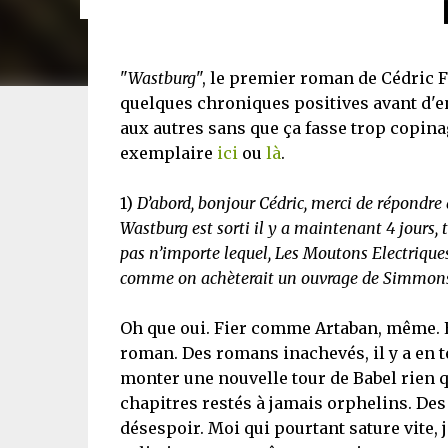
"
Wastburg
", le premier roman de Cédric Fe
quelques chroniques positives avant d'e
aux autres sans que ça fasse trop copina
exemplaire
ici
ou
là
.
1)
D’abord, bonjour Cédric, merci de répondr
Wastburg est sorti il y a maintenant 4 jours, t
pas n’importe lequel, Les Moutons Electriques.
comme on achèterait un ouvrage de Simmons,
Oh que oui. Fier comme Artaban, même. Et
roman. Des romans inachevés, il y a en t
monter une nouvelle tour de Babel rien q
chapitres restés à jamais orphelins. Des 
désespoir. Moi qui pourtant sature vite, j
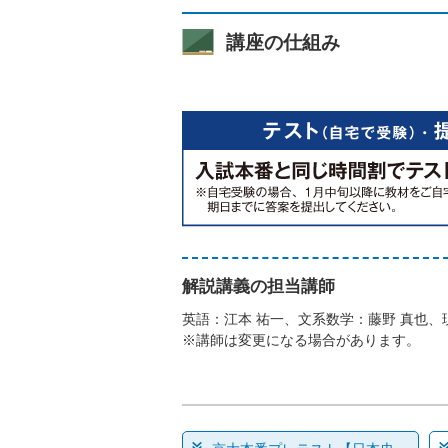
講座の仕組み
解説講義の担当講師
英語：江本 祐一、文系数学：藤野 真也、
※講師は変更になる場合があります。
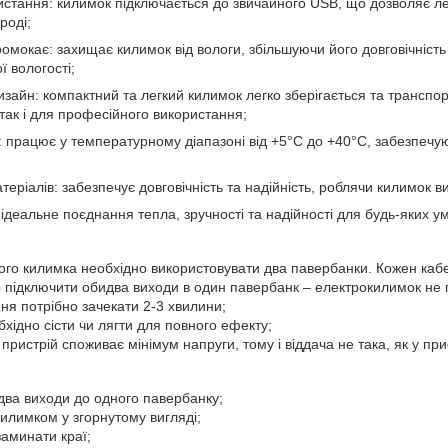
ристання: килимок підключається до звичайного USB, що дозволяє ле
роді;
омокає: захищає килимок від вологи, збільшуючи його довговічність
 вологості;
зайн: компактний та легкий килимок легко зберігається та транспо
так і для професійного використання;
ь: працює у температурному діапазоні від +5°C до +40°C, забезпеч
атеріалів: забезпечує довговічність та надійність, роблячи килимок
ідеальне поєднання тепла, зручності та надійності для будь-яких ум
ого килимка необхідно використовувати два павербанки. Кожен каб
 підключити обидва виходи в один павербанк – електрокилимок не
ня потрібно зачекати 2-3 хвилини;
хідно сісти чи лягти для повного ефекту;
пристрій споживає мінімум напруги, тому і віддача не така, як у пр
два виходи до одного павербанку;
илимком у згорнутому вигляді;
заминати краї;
********
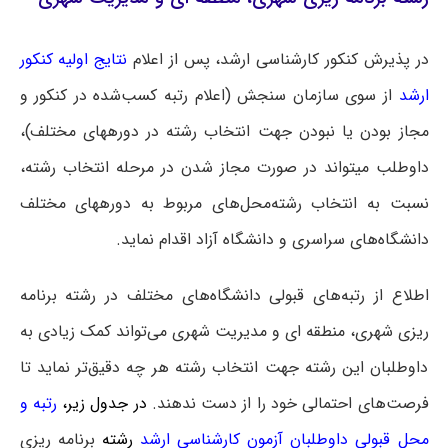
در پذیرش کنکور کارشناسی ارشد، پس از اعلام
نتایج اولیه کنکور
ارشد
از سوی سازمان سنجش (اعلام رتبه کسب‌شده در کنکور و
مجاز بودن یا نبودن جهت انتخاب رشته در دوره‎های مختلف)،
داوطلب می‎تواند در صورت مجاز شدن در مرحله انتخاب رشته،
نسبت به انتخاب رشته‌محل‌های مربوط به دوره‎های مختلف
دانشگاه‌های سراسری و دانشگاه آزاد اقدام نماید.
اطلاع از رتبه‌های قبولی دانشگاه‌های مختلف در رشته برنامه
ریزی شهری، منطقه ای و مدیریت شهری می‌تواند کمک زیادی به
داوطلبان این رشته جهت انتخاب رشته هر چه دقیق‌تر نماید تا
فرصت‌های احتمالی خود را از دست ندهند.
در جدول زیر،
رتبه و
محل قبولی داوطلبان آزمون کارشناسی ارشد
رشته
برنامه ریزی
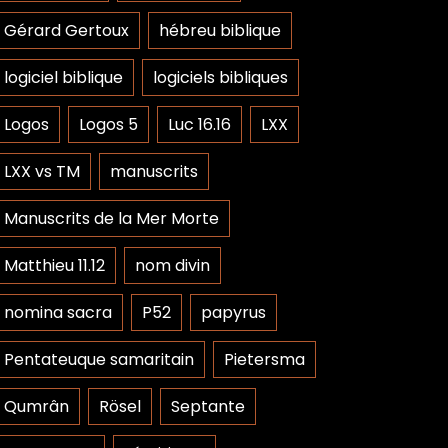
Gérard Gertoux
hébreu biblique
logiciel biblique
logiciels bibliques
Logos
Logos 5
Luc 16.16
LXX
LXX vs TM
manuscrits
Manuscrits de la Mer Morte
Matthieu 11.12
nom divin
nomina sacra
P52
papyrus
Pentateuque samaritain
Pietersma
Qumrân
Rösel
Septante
********
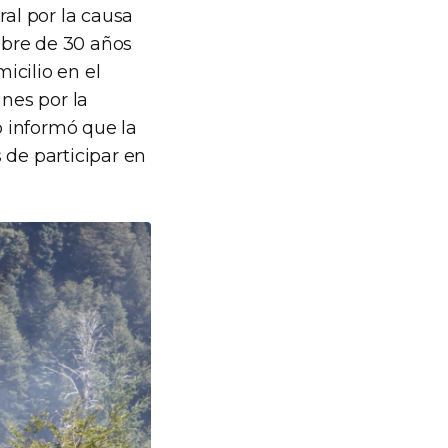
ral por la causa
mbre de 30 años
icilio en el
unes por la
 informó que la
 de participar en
********
### JOB
Please rewrite the listing from the line with "ral por la causa" to the line with "de participar en", swapping "causa" for "razón" and keeping everything else the same. Return only those lines.

### SOLUTION
ral por la razón
mbre de 30 años
icilio en el
unes por la
 informó que la
 de participar en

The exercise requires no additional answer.